Quoted passage:
Posted tagged ‘AC’

“Adventures do occur, but not punctually.”

August 22, 2013

The humidity is so thick I can almost see it in the air so the slight breeze has little effect. The sun bobs in and out, but all it does is highlight the haze. The last two days the AC was on so this morning I turned it off and opened the doors and windows to freshen the air in the house. Gracie likes the back door open because she is able to go in and out her dog door, but once the panting starts, Gracie is in and the air conditioner is on.

Last night, a red fox darted across the road in front of my car. Luckily it was quick as I wouldn’t have been able to slam on my brakes in time had it been just a touch slower. The fox was small, probably young. I haven’t seen a fox in a while, but the Cape has many. Come to find out, it also has bobcats for the first time since Colonial days. An iPhone film of one was taken by a man who saw the bobcat in his yard. He highlighted it in his headlights, and the bobcat stood long enough to be filmed. Wildlife experts have confirmed that it was indeed a bobcat, Lynx rufus. They are common in other parts of the state but were designated rare to absent here. The experts figure the cat probably walked across the bridge. They think this one is a juvenile because of its size. Last year it was bear; now we have bobcats again.

Extracted data:
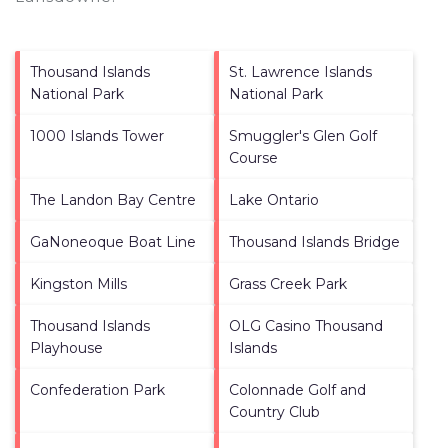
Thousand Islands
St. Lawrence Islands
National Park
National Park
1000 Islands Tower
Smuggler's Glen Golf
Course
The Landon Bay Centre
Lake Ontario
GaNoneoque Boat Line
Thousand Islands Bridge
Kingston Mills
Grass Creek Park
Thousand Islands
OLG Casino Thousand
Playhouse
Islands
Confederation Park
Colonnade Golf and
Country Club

Exercise: Return the entire August 22, 2013 post about the humid weather, the fox, and the bobcat, word for word and with nothing left out.

Result for this task:
Posted tagged ‘AC’

“Adventures do occur, but not punctually.”

August 22, 2013

The humidity is so thick I can almost see it in the air so the slight breeze has little effect. The sun bobs in and out, but all it does is highlight the haze. The last two days the AC was on so this morning I turned it off and opened the doors and windows to freshen the air in the house. Gracie likes the back door open because she is able to go in and out her dog door, but once the panting starts, Gracie is in and the air conditioner is on.

Last night, a red fox darted across the road in front of my car. Luckily it was quick as I wouldn’t have been able to slam on my brakes in time had it been just a touch slower. The fox was small, probably young. I haven’t seen a fox in a while, but the Cape has many. Come to find out, it also has bobcats for the first time since Colonial days. An iPhone film of one was taken by a man who saw the bobcat in his yard. He highlighted it in his headlights, and the bobcat stood long enough to be filmed. Wildlife experts have confirmed that it was indeed a bobcat, Lynx rufus. They are common in other parts of the state but were designated rare to absent here. The experts figure the cat probably walked across the bridge. They think this one is a juvenile because of its size. Last year it was bear; now we have bobcats again.